A. Toaff — Non mi sento affatto tentato di fare una nota della lavandaia trionfalistica con i nomi dei rabbini più prestigiosi del passato, da Isaia da Trani ad Ovadià da Bertinoro, da Ovadià Sforno a Leon da Modena, o con fatti ed eventi salienti, come la nascita e il grande sviluppo della Stampa Ebraica in Italia. È un esercizio palesemente improduttivo. Come ho già detto il contributo saliente dell’Ebraismo Italiano alla Torà, mi sembra vada ricercato nella sua apertura al Mondo esterno e nell’indipendenza nei confronti della tradizione, che non viene mai accettata aprioristicamente ma verificata di continuo, e sottoposta ad una critica positiva e dinamica.
Il mito della strana ortodossia dell’ebraismo italiano: secondo una generalizzazione almeno fino a poco fa accettata sarebbe caratteristico un atteggiamento di ortodossia moderata e di apertura al mondo esterno: esempi ne sarebbero lo studio della cultura non ebraica e la disponibilità a permealizzare usi e costumi quotidiani (dall’altare all’abbigliamento, la questione del vino ecc.). Cosa c’è di vero in questa interpretazione? Fino a quale punto certi atteggiamenti sono stati realmente compatibili con l’ortodossia?

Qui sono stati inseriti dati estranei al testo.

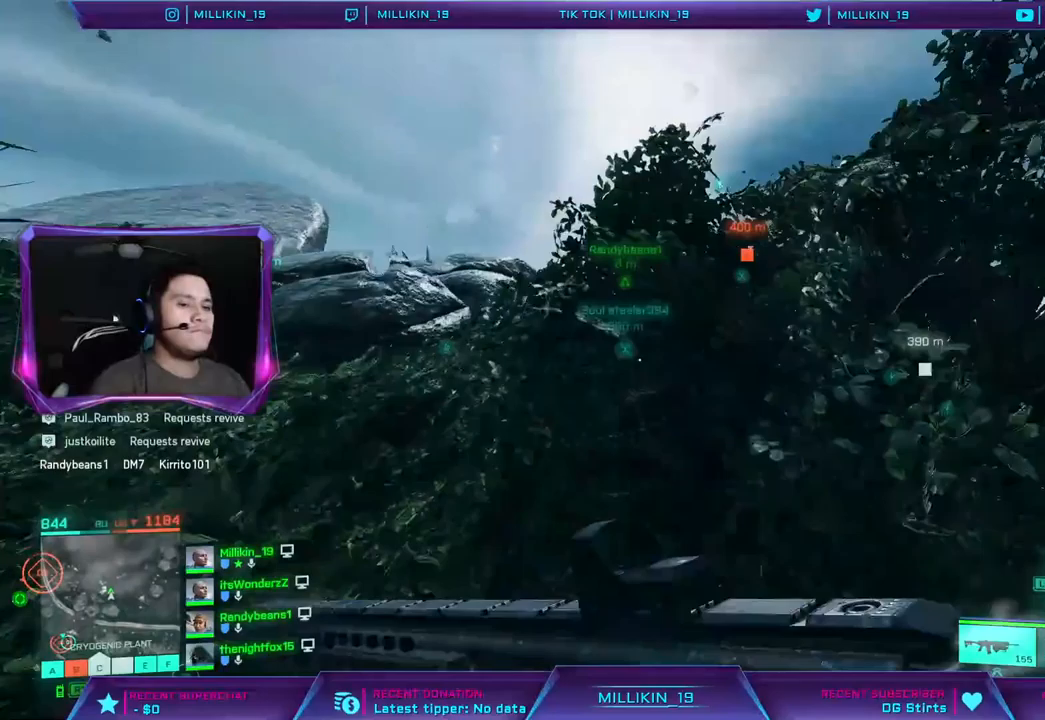
{"buttons": [], "left_stick": "up", "right_stick": "right", "events": [[333, "right_stick", "right"]]}
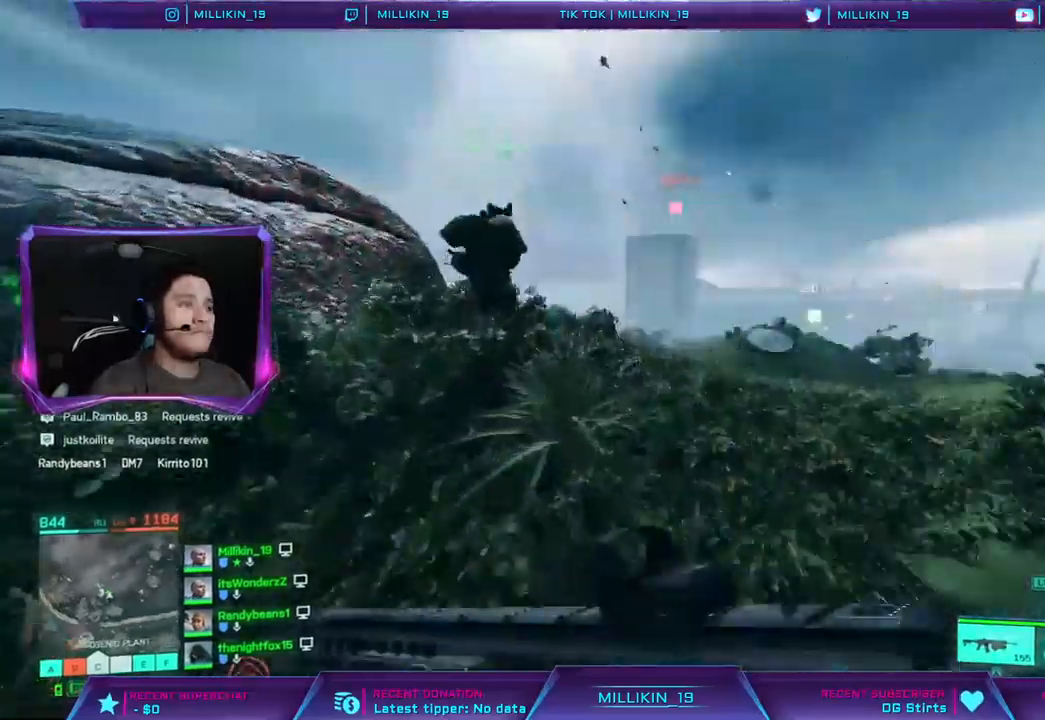
{"buttons": [], "left_stick": "up", "right_stick": "right", "events": []}
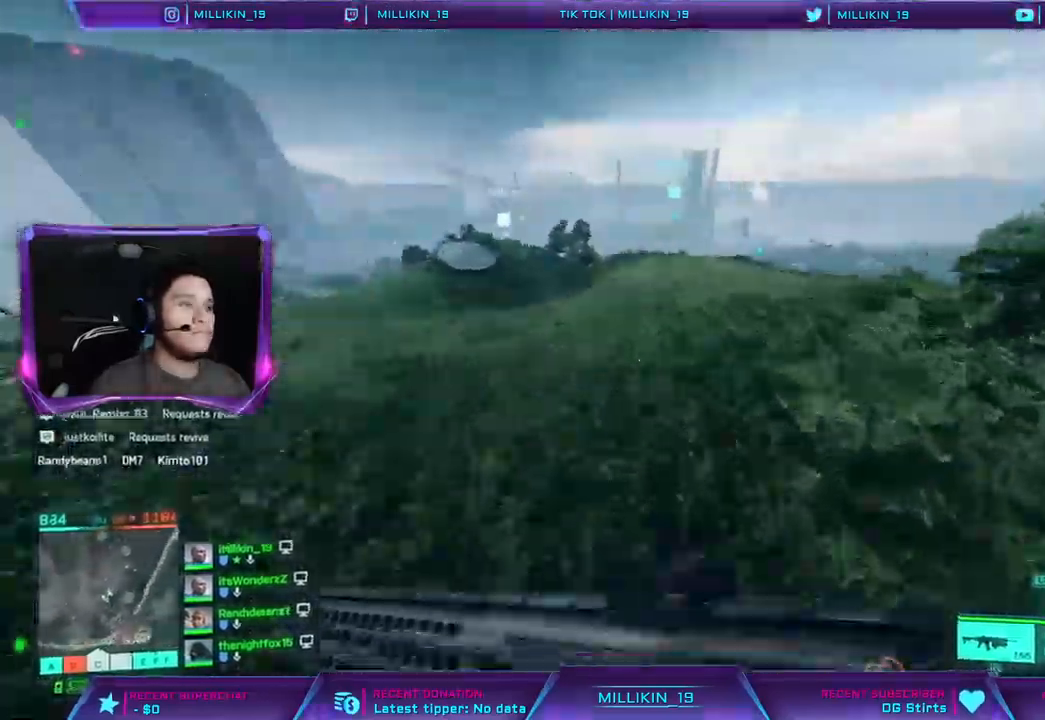
{"buttons": [], "left_stick": "up-left", "right_stick": "left", "events": [[50, "left_stick", "right"], [250, "left_stick", "down-right"], [283, "right_stick", "left"], [400, "left_stick", "up-left"]]}
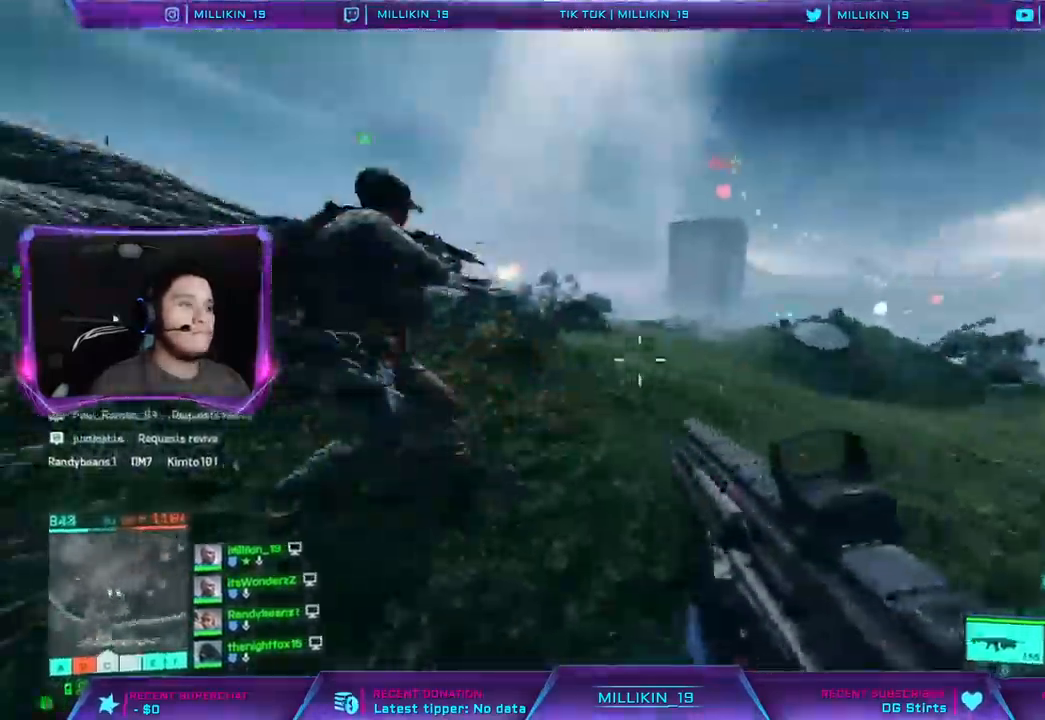
{"buttons": [], "left_stick": "left", "right_stick": "center", "events": [[33, "right_stick", "center"], [217, "left_stick", "left"]]}
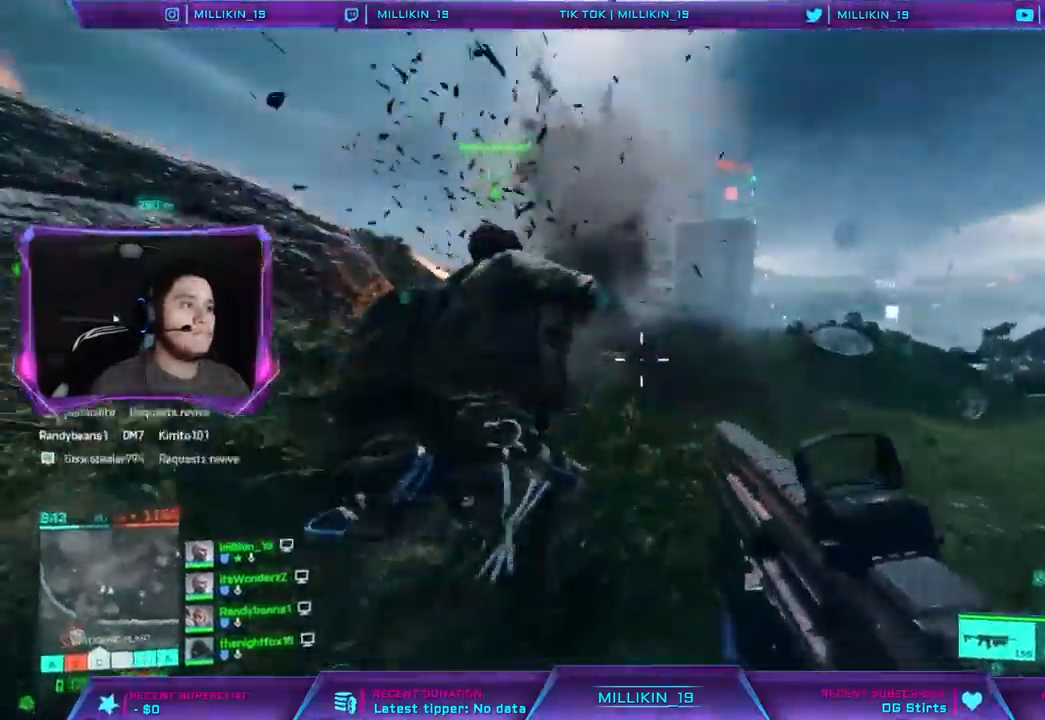
{"buttons": [], "left_stick": "up-left", "right_stick": "left", "events": [[217, "right_stick", "left"], [367, "L3", "down"], [367, "left_stick", "up-left"], [483, "L3", "up"]]}
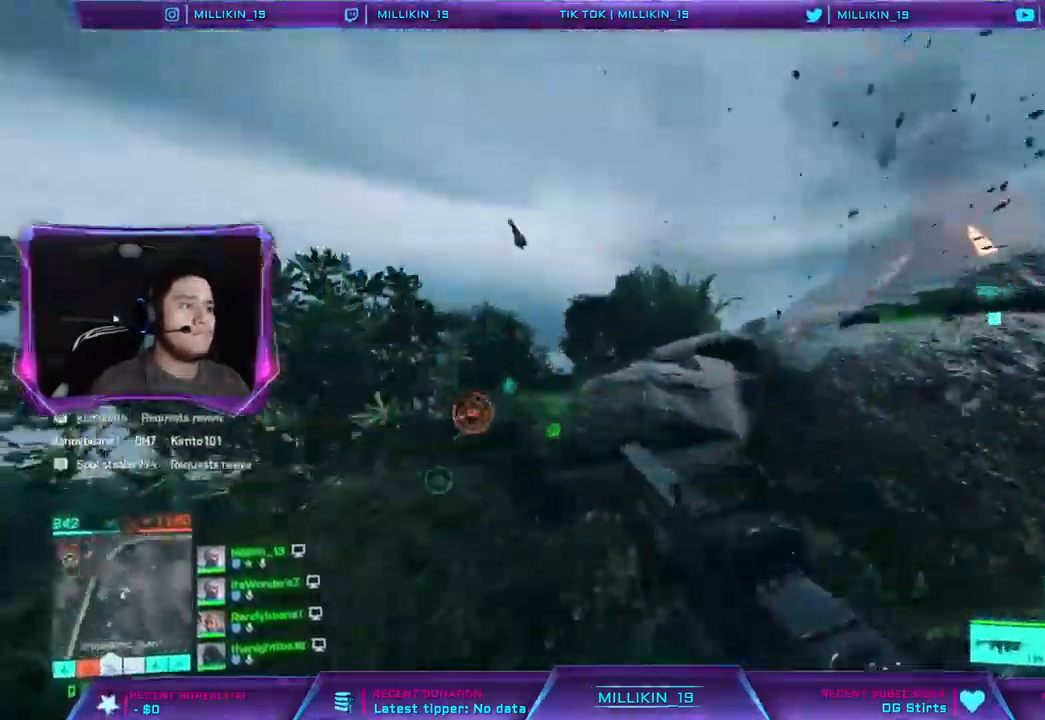
{"buttons": ["L3"], "left_stick": "up-left", "right_stick": "center", "events": [[33, "L3", "down"], [400, "right_stick", "center"]]}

R. Bonfil — È una interpretazione che respingo in toto perché, a mio modo di vedere, essa affonda le radici in una interpretazione deformante della storia ebraica come storia di una resistenza all’acculturazione intesa come valore positivo, cioè di un’assimilazione più o meno mancata, anch’essa intesa come valore essenzialmente positivo. Non esiste una definizione “canonica” di ortodossia ebraica; tutti gli atteggiamenti dei gruppi ebraici debbono essere studiati e interpretati come peculiari modi di realizzare la propria identità ebraica, a meno che coscientemente ed esplicitamente non dichiarino di volerla distruggere per sostituirla con quella della maggioranza non ebraica. Lo stesso deve pertanto dirsi di tutte le peculiari espressioni della religiosità ebraica riscontrate in Italia nel corso dei secoli.
A. Toaff — Non ignoro cosa s’intenda oggi nel Mondo Ebraico con il termine ortodossia.
Ma siamo certi che lo sapessero gli Ebrei viventi nelle Comunità italiane del passato? Forse che c’erano Ebrei nella Padova del ‘300 e nella Ferrara del ‘400 che si ponevano il problema di quanti loro atteggiamenti quotidiani fossero compatibili con i codici di una non meglio specificata ortodossia? Nonostante ci sia chi preferisce pensare ad una società Ebraica vivente nel passato accanto alla società cristiana, senza mescolarsi con essa, proiettando anacronisticamente le sue fobie antiassimilazioniste su una realtà costituzionalmente diversa, a mio avviso nel Medio Evo e nel Rinascimento, la società ebraica ha saputo trovare un modus vivendi con il mondo cristiano circostante, senza rinunciare alla propria identità culturale e religiosa ma sapendosi adattare, con straordinaria capacità, alla realtà che lo confrontava, con le sue difficoltà, ed i suoi richiami, cui non intendeva rinunciare. Con buona pace di chi non vuole vedere, l’Ebreo nell’Italia di allora era integrato in gran misura nella società circostante e, come tale, era da essa percepito.